The Oregon Department of Agriculture has confirmed West Nile virus cases in horses in multiple counties throughout the state, including Malheur. According to a news release, none of the infected horses were recently vaccinated against West Nile virus, and most of the horses have never been vaccinated for the virus.

MALHEUR COUNTY — The Oregon Department of Agriculture received six confirmed reports of West Nile virus diagnosed in Oregon horses in the past two weeks, according to a news release on Sept. 13. One additional suspected case is under investigation. The affected horses live in multiple counties throughout the state, including Malheur, Umatilla and Klamath. None of the infected horses were recently vaccinated against West Nile virus, and most of the horses have never been vaccinated for the virus.

Numerous additional West Nile virus cases have also been reported recently in Washington, Idaho, and California near the Oregon border. Therefore, ODA advises annual vaccination as an effective tool for preventing WNV infection in horses.

Please refer to the Equine Disease Communication Center’s website for more information on reportable equine diseases and West Nile Virus.

On Sept. 9, 2021, Oregon State Veterinarian, Dr. Ryan Scholz, DVM, received a report that Equine Herpesvirus Myeloencephalopathy (EHV-1) was diagnosed in one horse and suspected in a second horse on a private farm in Linn County. A third horse on the same farm tested positive for EHV-1, with a fourth and fifth horse exposed. Two of the affected horses were euthanized. A preliminary investigation shows none of the five horses have been moved off the farm or in contact with other horses in the past four weeks. As a result, Dr. Scholz placed the farm under quarantine.

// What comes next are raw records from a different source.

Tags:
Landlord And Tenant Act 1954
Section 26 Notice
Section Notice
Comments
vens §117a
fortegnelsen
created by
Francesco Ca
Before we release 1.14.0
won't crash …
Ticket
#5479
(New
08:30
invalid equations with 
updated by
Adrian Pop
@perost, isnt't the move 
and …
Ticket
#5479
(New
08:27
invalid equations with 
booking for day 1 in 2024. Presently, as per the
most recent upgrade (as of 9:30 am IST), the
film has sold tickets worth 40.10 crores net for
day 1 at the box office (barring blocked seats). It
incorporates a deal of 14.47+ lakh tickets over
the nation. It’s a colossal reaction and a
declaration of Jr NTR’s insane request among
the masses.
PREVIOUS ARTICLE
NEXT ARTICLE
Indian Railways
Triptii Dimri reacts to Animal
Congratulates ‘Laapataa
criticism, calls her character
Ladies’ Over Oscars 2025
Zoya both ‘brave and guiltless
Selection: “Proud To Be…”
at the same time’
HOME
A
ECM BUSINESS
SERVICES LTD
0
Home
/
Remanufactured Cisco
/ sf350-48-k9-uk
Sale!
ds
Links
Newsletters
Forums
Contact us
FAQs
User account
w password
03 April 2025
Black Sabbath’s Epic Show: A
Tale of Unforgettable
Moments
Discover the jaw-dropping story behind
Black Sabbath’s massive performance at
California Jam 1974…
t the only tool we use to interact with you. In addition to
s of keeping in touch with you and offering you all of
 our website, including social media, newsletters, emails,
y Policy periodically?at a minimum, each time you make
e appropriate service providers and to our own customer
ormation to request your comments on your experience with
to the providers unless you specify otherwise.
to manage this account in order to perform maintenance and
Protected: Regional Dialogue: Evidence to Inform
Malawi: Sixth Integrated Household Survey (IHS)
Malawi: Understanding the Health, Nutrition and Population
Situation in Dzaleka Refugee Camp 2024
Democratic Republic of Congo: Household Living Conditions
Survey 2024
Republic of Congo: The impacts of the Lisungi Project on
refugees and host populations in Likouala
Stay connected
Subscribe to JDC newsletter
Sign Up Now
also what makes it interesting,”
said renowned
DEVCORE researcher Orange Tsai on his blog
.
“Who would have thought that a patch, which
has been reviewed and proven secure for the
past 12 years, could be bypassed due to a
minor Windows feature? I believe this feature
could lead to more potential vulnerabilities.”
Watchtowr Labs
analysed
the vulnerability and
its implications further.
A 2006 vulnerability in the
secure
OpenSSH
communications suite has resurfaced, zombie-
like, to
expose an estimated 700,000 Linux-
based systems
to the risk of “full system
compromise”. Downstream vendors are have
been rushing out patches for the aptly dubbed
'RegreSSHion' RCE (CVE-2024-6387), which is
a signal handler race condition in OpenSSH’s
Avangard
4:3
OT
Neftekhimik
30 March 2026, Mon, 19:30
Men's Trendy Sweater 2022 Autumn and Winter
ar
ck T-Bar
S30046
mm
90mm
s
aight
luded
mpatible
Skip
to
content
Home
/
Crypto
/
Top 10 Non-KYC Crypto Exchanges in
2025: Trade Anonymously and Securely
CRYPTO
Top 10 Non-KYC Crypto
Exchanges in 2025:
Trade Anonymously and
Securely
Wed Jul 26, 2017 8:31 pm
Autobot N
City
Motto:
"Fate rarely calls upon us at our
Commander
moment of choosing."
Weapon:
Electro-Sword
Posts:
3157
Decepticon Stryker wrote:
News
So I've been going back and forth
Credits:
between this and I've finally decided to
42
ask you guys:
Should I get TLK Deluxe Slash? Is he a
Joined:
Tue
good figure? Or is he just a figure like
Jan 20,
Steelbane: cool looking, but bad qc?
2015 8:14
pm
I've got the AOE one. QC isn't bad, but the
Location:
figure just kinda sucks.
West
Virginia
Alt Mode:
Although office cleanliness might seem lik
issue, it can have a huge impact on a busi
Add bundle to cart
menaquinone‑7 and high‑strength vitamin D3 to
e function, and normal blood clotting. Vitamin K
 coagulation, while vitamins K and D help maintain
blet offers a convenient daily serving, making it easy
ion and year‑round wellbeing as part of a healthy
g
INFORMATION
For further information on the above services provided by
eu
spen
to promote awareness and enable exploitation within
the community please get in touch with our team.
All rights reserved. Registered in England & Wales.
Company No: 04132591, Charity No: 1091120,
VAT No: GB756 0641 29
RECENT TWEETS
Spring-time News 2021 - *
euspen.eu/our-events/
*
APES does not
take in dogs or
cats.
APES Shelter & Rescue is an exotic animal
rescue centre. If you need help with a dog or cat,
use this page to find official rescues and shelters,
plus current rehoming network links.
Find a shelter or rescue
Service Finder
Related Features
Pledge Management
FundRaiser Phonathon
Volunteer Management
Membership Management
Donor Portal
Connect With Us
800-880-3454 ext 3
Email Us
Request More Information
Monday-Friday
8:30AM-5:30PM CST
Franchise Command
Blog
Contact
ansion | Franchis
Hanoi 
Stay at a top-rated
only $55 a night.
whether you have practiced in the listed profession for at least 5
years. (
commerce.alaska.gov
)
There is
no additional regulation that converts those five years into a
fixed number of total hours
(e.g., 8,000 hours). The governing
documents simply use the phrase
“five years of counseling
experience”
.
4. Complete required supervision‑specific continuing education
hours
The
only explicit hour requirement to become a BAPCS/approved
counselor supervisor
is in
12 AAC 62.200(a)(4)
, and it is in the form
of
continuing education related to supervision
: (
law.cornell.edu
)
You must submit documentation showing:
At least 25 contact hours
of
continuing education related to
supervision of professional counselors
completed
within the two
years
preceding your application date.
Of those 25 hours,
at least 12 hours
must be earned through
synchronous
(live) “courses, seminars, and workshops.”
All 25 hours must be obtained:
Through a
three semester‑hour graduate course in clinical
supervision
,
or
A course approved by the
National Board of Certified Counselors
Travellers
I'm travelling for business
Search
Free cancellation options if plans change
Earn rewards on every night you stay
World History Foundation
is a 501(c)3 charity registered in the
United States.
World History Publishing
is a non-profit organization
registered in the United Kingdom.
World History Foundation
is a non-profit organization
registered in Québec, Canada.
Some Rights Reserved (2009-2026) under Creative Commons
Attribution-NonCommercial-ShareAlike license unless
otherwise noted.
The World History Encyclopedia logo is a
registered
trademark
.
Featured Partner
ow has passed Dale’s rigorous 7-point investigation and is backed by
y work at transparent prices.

EHV-1 is highly contagious. While there are no known exposures linked to the Linn County farm, Dr. Scholz recommends that horse owners concerned about exposure monitor their horse’s temperature and contact their veterinarian if a fever or clinical signs develop. EHV-1 testing is generally not advised in asymptomatic horses. More information is available from Equine Disease Communication Center.